Sunday, September 22, 2019

the last book I read

Tropic Of Cancer by Henry Miller.

Our un-named narrator - let's call him "Henry Miller" - is a struggling American writer leading a nomadic existence in Paris in the 1930s, theoretically with the purpose of squeezing out a book (perhaps this book?) but in practice mainly involving a series of minor, temporary writing gigs interspersed with lengthy periods of poverty and squalor, hanging out with other bohemian types in a series of seedy digs, occasionally sponging off better-off acquaintances who have a more lavish supply of cheese and wine, and always with an eye to a bit of the old whoring on the side.

None of the motley crew of chancers and layabouts who comprise Miller's social circle are exactly what you'd call "a catch", but hoo boy the Parisian ladies love a louche literary type who might read them a bit of saucy transgressive poetry before attempting to get into their knickers, and Miller and friends appear to be beating them off with a shitty stick, despite the fairly rudimentary contraceptive options available, the constant threat of the clap (more serious in the pre-penicillin days of the mid-1930s) and, in Miller's case at least, the presence of a wife, Mona, back in the United States.

A bit like in On The Road, a lot of the male characters here (Miller included) seem stuck in a never-ending loop of relentlessly priapic pursuit followed almost immediately by post-coital dissatisfaction and wistful reminiscences of the wife back in New York presumably awaiting news of great literary success, fame and fortune rather than a virulent dose of the clap and a wicked red wine hangover.

It's largely superfluous to try and describe the plot here, since there isn't one: basically Miller drinks and whores around Paris for a bit, briefly gets a teaching post in Dijon which is stiflingly dull and quiet in comparison, relocates to Paris, gets back into the drinking and whoring and reflects wistfully on his wife and contemplates the possibility of a return to America. FIN.
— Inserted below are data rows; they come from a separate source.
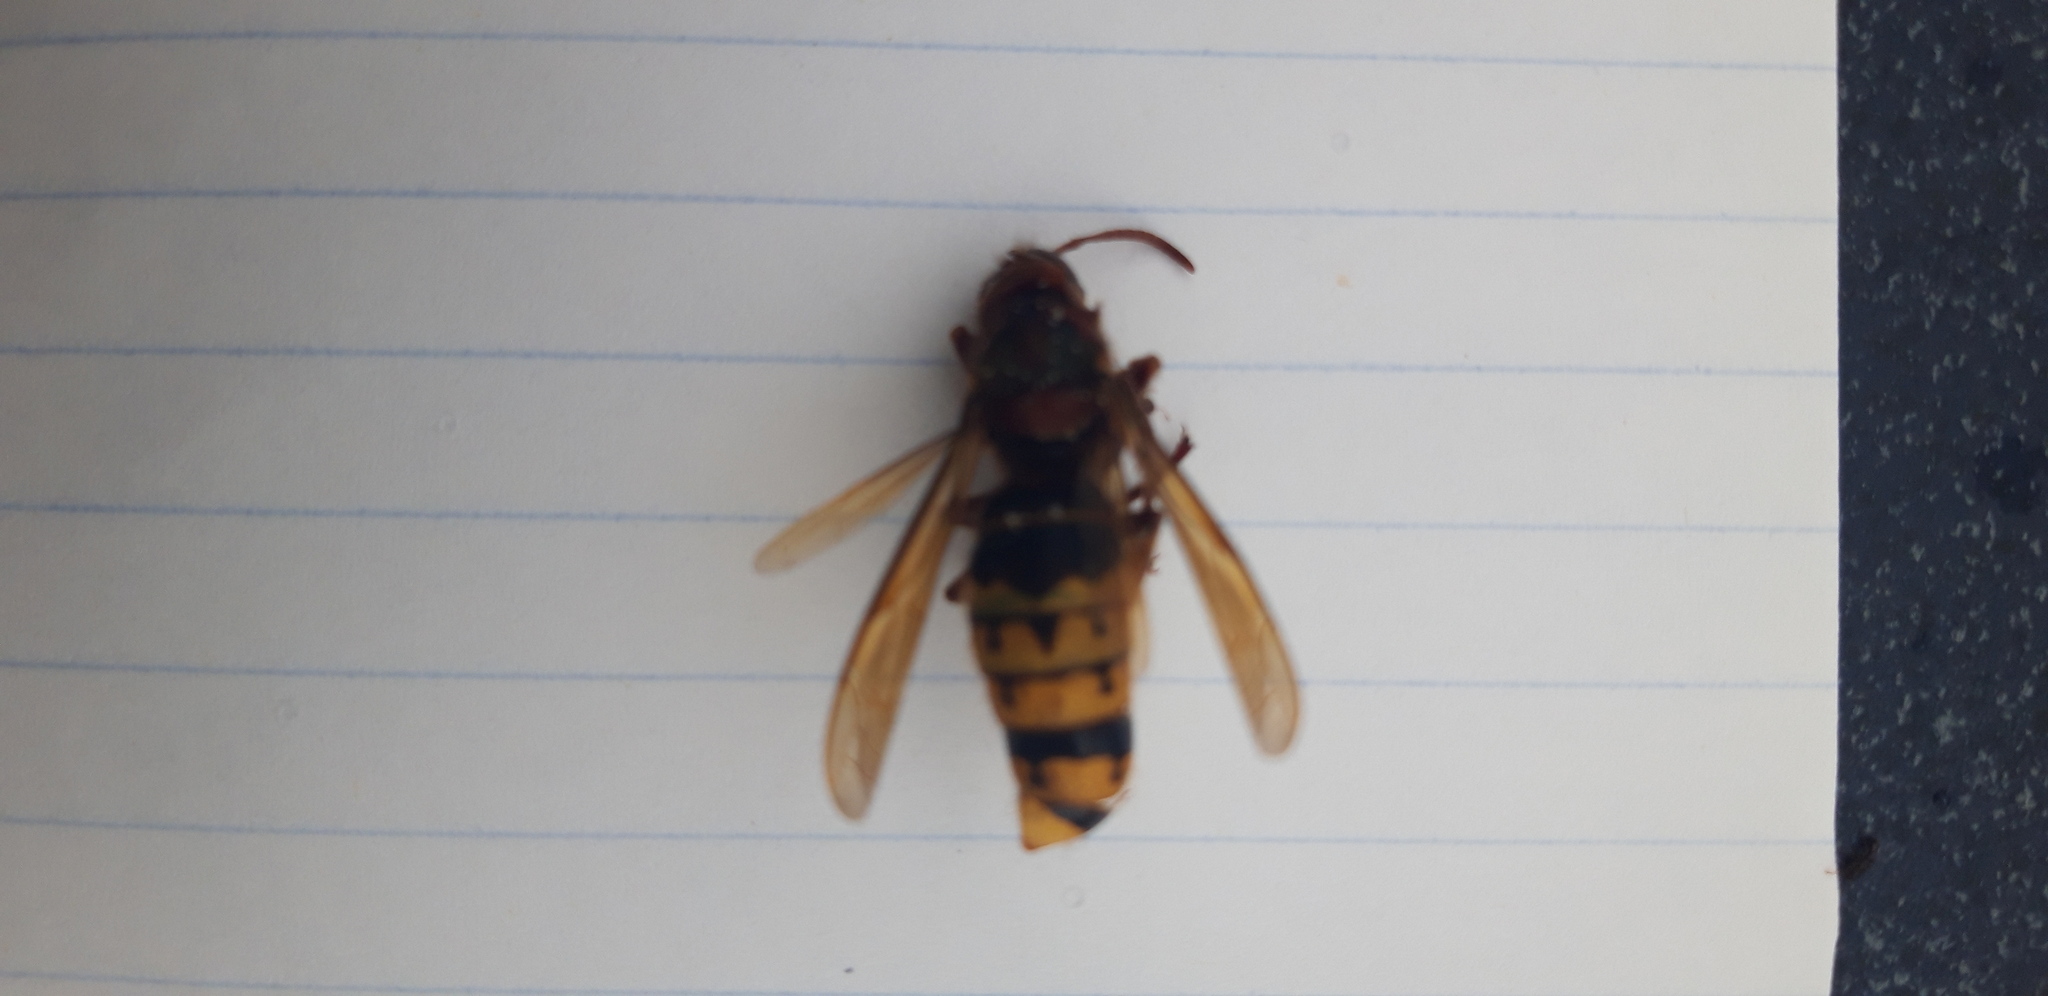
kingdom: Animalia
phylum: Arthropoda
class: Insecta
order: Hymenoptera
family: Vespidae
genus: Vespa
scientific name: Vespa crabro
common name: Hornet
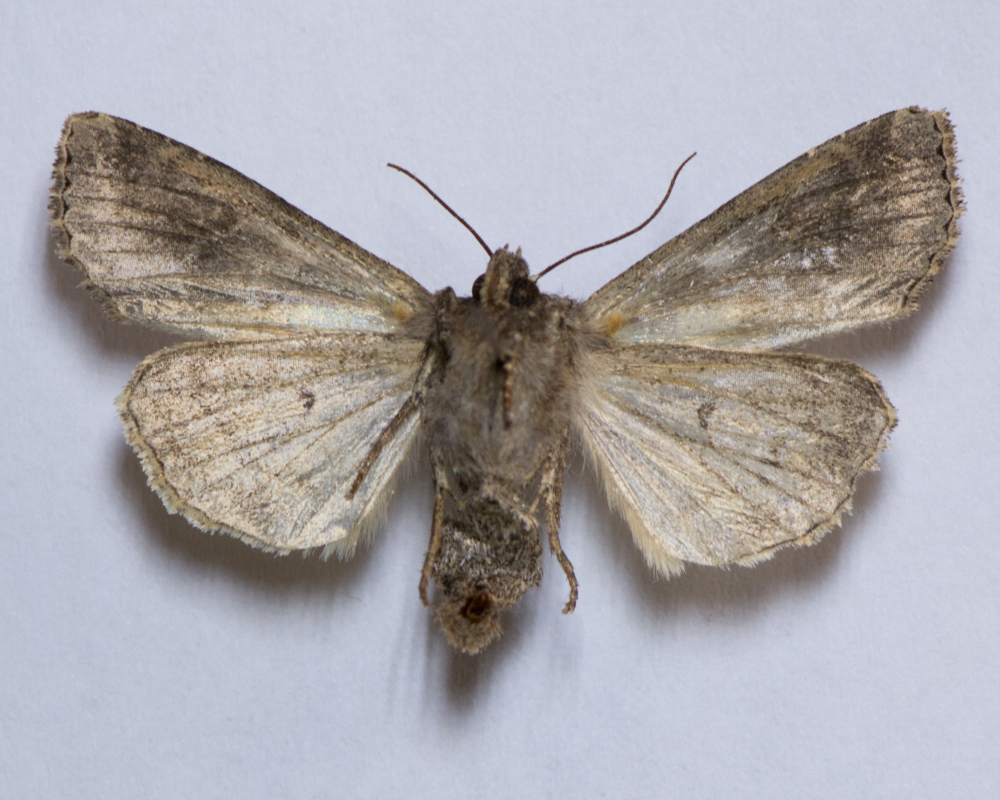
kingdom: Animalia
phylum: Arthropoda
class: Insecta
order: Lepidoptera
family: Noctuidae
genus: Apamea
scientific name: Apamea remissa
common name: Dusky brocade
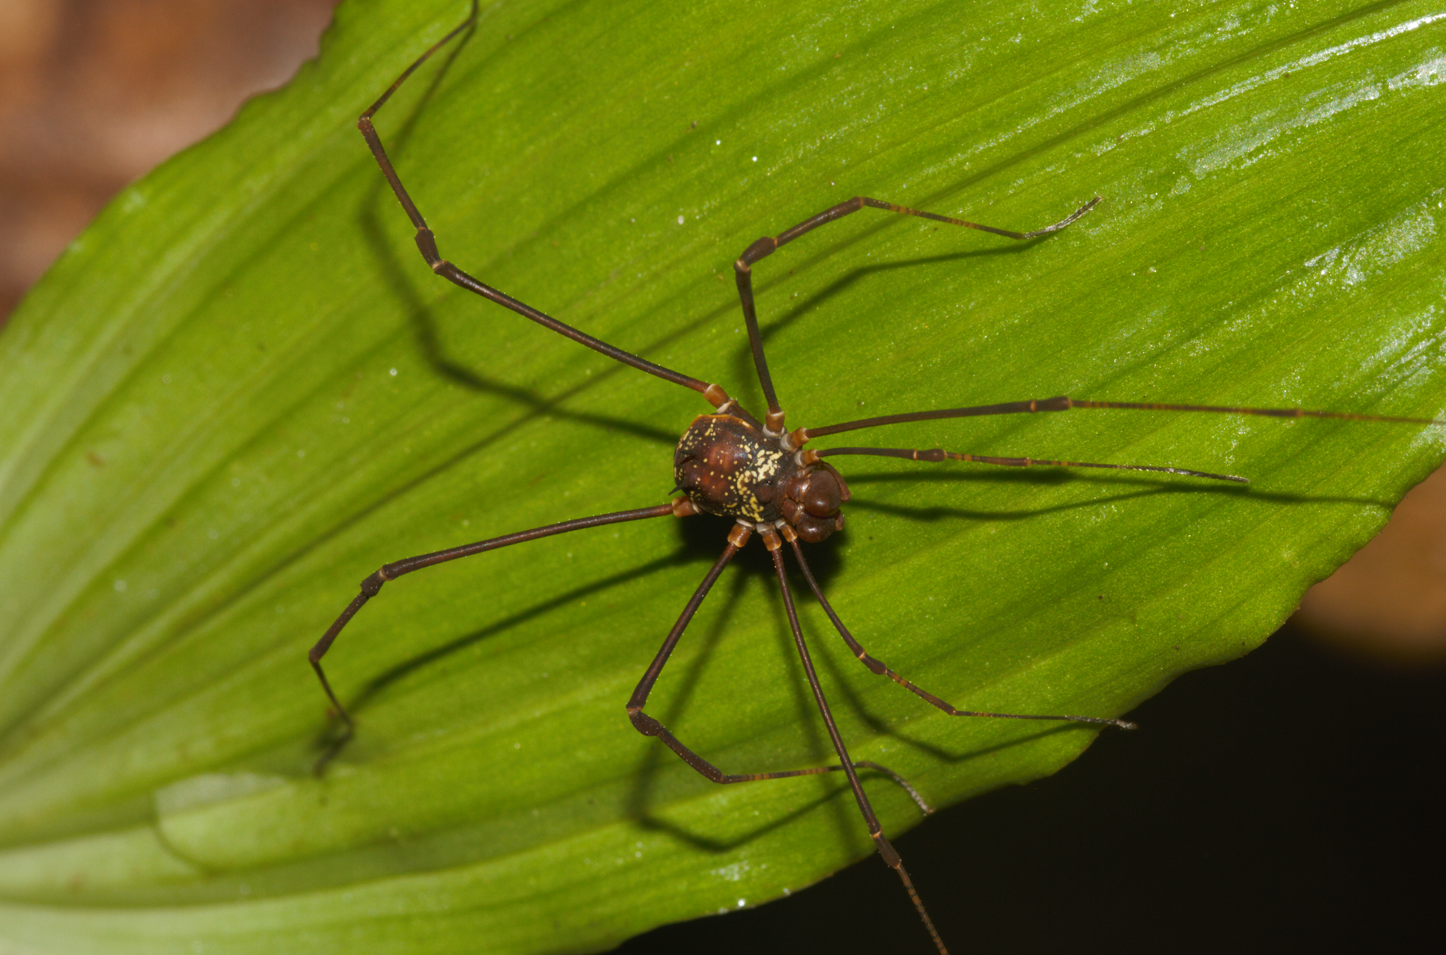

The plot isn't really the point, here, of course, and Tropic Of Cancer wasn't banned in the USA and UK for the best part of thirty years (between its original French publication in 1934 and its first legal US publication in 1961) for "not having much of a plot", but instead for being "obscene", a quaintly anachronistic concept now but one which exercised legal minds quite a lot back in the day. And to be fair if you have some sort of bingo card of Forbidden Words then Tropic Of Cancer is going to score pretty highly on it - 85 years after its publication I could not off the top of my head name a book I've read which features the word "cunt" more often, for instance.

It's interesting to compare Tropic Of Cancer with another celebrated and groundbreaking work of fiction, Lady Chatterley's Lover, whose early history followed a similar course (published in groovy unshockable Europe in 1928, not published legally in the UK until 1960). That aside they're quite different books, though: for all its readily satirisable ey-oop-yer-ladyship-appen-I'm-gunna-fook-thee content the sexual stuff in Lady Chatterley reflects an actual human relationship and carries some genuine erotic charge, despite a bit too much post-coital philosophising. You don't at any point get the sense that the various protagonists in Tropic Of Cancer actually like women very much, which probably explains the fleeting and unsatisfactory nature of most of the sexual encounters. It's certainly unclear what the women get out of it, in general, apart of course from a raging dose of the clap. Tropic Of Cancer is also more inclined to use the word "cunt" in a way that modern readers might find problematic, i.e. as a derogatory slang term for a woman rather than as a biological descriptor for a part of the female anatomy.

But, you know, the purpose of transgressive fiction is to transgress, as joyously and spectacularly as possible, and this pretty much does what it says on the tin. Despite being essentially plotless and featuring a cast of characters who are generally unappealing and untrustworthy, and indeed despite barely being a novel at all in any real sense, being really just a loosely-fictionalised summary of Miller's own bohemian existence in Paris in the 1930s, it still bowls along with a reckless energy which sucks the reader in. It goes without saying that it features on most "best novels of the 20th century" list, including the TIME magazine one which has featured here many times before, but also this wider-ranging Guardian one from 2015. It was adapted into a film in 1970 starring Rip Torn as Miller, which appears to have updated the original 1930s setting somewhat. Probably more relevant to the modern moviegoer is 1990's Henry & June, which isn't exactly an adaptation of the book but recounts some of the real-life circumstances of its writing and publication, including Miller's infatuation with French writer Ana├»s Nin.